___ Brano proposto ___

Di Battista già si candida, anzi si (auto)nomina ad essere il leader anti-Salvini cui può guardare una buona fetta dell’elettorato pentastellato.
Roberto Fico non bastava più. Il suo ruolo super partes di presidente della Camera lo terrà fuori dai giochi elettorali per un po’. Certo, può continuare a dire che la linea sull’immigrazione è troppo dura e che lui le navi delle Ong le farebbe attraccare nei porti italiani. Ma una cosa sono le dichiarazioni pubbliche, un’altra sporcarsi le mani fattivamente. Per scendere in campo ci vuole un giocatore libero, carico, magari lontano da un po’ dalla scena pubblica. Il M5S deve riposizionarsi a sinistra dopo mesi trascorsi a rincorrere la Lega e Di Battista sembra la persona giusta: non si è candidato alle ultime elezioni, non ha ruoli di potere e - soprattutto - se ne è andato a fare il girovago nelle Americhe. Tutto gioca a suo favore.
Non è un caso dunque se c’è già chi già intravede una sua possibile candidatura alle europee del 2019. Certo, papà Vittorio dice che sarebbe "la peggiore stronzata mai ideata”. Ma non sempre i figli ascoltano i genitori.
Oggi Dibba si è collegato dal Guatemala per la festa del Fatto Quotidiano alla Versiliana. E nel suo intervento si è subito smarcato il più possibile dalla Lega. Dove Di Maio in questi giorni ha chiuso gli occhi in nome del contratto di governo, lì Dibba è andato a colpire il Carroccio. In fondo non ha incarichi nell'esecutivo, ufficialmente pensa al figlio e al suo peregrinare. Dunque è libero di dire ciò che vuole e può stuzzicare chi gli pare. Rivitalizzando così quella nutrita schiera di eletti e elettori pentastellati che dopo i casi Ong e Diciotti hanno manifestato insofferenza verso il pugno duro di Salvini.

___ Dati forniti ___

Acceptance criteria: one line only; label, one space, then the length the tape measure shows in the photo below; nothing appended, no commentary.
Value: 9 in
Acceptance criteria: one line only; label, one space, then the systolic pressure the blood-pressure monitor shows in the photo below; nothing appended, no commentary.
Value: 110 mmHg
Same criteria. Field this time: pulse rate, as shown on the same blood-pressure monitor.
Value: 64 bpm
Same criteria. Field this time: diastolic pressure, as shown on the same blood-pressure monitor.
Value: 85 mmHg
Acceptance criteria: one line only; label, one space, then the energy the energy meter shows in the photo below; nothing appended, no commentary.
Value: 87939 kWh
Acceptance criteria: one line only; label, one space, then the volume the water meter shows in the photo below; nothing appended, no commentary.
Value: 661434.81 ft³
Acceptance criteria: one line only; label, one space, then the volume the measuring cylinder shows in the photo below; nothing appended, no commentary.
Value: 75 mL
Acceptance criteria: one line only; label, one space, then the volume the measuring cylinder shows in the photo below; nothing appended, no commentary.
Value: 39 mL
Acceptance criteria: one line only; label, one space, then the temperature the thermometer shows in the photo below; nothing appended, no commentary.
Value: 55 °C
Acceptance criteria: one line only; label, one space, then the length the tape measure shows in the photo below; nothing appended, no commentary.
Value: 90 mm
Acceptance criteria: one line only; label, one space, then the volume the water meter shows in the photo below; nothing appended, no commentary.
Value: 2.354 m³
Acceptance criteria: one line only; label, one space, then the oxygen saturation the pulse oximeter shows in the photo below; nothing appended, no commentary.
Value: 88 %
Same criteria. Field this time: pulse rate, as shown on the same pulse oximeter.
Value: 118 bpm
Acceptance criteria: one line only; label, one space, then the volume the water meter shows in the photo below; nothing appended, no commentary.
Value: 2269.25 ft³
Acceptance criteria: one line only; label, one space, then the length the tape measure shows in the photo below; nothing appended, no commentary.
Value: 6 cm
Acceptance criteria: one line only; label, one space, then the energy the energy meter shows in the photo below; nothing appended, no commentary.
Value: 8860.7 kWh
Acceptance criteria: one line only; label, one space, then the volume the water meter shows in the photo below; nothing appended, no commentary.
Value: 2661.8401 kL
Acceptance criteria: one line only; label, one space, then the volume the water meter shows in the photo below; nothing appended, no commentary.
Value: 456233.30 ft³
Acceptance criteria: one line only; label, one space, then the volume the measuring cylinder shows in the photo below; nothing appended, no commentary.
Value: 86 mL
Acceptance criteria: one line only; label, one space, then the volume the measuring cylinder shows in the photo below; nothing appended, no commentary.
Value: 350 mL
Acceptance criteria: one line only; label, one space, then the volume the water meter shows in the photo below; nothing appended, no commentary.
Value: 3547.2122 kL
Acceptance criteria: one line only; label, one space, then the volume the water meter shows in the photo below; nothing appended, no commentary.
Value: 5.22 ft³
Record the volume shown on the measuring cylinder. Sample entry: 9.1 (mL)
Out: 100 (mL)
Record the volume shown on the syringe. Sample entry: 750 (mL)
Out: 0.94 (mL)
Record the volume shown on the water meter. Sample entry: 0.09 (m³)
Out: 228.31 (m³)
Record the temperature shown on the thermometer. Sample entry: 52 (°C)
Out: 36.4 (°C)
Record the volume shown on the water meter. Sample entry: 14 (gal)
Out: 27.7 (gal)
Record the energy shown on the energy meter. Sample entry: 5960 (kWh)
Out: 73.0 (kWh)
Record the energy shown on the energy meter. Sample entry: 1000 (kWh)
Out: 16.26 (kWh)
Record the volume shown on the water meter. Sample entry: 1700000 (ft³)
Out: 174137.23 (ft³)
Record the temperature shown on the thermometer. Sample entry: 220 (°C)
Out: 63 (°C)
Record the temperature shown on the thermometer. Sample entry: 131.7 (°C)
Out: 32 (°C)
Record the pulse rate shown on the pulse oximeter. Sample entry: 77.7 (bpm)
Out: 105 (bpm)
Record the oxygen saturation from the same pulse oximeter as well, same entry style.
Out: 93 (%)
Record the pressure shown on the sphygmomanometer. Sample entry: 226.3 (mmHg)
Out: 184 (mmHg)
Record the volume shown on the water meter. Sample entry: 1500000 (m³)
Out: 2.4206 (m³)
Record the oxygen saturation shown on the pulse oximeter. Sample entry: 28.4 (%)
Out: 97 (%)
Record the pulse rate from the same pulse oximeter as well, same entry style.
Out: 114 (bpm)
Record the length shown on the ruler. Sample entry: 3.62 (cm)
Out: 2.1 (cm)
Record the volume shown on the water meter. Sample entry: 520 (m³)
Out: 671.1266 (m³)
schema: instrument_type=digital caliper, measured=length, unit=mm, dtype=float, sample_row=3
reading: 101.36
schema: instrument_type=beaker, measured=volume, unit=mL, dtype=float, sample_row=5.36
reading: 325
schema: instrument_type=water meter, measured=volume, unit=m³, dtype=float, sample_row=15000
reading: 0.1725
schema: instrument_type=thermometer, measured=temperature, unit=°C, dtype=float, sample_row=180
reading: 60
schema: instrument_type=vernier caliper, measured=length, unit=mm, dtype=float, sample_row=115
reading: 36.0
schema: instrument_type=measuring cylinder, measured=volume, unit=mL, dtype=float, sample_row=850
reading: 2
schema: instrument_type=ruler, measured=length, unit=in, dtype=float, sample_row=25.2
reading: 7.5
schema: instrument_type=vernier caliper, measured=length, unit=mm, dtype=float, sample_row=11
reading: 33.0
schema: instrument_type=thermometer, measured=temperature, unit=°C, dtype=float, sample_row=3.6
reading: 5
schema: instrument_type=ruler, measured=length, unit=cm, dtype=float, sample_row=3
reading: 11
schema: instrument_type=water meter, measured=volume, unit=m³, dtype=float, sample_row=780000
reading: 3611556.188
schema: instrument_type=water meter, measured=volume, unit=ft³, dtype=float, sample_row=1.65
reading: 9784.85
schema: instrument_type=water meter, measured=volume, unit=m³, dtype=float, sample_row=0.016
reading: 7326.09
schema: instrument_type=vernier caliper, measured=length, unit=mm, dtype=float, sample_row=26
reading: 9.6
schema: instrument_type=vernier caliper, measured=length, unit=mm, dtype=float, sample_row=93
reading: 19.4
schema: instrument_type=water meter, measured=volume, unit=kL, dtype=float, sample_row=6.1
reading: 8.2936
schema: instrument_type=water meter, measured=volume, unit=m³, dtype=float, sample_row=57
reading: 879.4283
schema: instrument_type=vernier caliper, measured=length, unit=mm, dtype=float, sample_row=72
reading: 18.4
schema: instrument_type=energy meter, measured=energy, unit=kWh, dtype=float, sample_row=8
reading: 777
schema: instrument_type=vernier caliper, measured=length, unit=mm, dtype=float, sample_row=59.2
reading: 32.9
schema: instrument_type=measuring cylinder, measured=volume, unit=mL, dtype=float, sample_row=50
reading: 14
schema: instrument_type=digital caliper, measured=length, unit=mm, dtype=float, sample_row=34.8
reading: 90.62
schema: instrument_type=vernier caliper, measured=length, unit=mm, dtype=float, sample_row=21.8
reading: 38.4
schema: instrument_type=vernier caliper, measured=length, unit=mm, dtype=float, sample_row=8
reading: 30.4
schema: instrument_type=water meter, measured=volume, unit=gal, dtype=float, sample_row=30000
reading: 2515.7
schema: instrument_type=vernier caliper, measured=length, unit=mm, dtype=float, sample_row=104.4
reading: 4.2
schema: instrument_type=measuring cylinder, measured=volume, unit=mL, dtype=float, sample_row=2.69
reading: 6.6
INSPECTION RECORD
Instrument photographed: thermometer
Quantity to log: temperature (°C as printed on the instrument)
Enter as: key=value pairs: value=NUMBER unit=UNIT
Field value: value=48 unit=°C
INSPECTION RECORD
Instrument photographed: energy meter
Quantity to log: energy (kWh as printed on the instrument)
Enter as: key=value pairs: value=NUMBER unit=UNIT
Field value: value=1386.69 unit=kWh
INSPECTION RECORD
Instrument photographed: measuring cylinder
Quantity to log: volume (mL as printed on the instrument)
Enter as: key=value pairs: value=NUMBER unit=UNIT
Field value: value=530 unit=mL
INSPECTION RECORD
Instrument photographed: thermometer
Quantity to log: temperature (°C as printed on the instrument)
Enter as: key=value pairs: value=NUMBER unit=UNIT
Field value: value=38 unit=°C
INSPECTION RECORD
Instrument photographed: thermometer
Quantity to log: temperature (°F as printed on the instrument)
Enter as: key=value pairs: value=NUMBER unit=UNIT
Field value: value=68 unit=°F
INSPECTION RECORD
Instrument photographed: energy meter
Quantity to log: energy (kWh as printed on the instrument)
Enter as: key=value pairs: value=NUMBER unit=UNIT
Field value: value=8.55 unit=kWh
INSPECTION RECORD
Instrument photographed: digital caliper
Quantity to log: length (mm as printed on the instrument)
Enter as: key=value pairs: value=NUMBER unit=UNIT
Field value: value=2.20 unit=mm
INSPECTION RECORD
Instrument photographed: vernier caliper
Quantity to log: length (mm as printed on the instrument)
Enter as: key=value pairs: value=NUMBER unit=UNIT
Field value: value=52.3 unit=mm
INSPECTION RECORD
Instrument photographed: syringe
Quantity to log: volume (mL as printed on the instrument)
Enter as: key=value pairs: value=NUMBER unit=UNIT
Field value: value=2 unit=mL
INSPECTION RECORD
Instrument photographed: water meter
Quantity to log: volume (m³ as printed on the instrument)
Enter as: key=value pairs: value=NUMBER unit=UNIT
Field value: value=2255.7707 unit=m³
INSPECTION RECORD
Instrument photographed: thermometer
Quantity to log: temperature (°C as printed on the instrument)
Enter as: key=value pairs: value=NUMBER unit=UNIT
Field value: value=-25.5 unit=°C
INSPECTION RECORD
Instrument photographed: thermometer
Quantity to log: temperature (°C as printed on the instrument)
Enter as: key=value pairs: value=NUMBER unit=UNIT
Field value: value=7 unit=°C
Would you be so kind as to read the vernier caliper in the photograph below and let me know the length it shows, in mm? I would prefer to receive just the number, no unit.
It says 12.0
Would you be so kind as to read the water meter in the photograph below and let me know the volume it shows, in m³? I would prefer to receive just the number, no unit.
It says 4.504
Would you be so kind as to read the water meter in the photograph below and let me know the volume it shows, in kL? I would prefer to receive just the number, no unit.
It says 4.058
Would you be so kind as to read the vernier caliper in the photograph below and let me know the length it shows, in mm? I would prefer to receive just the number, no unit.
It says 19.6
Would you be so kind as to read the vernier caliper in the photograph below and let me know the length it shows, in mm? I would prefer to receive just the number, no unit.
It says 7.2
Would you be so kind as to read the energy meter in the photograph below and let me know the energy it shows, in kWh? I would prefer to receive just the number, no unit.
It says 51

___

Consegna :: Stabilisci se ciascuna affermazione concorda con il brano su Di Battista, rispondendo sì o no e citando le parole del brano che lo provano: 1. Di Battista si è candidato alle ultime elezioni. 2. Il ruolo di presidente della Camera terrà Fico lontano dai giochi elettorali per un certo tempo. 3. Di Battista ricopre incarichi nell'esecutivo.

Esercizio svolto ::
1. No: «non si è candidato alle ultime elezioni».
2. Sì: «Il suo ruolo super partes di presidente della Camera lo terrà fuori dai giochi elettorali per un po’».
3. No: «non ha incarichi nell'esecutivo».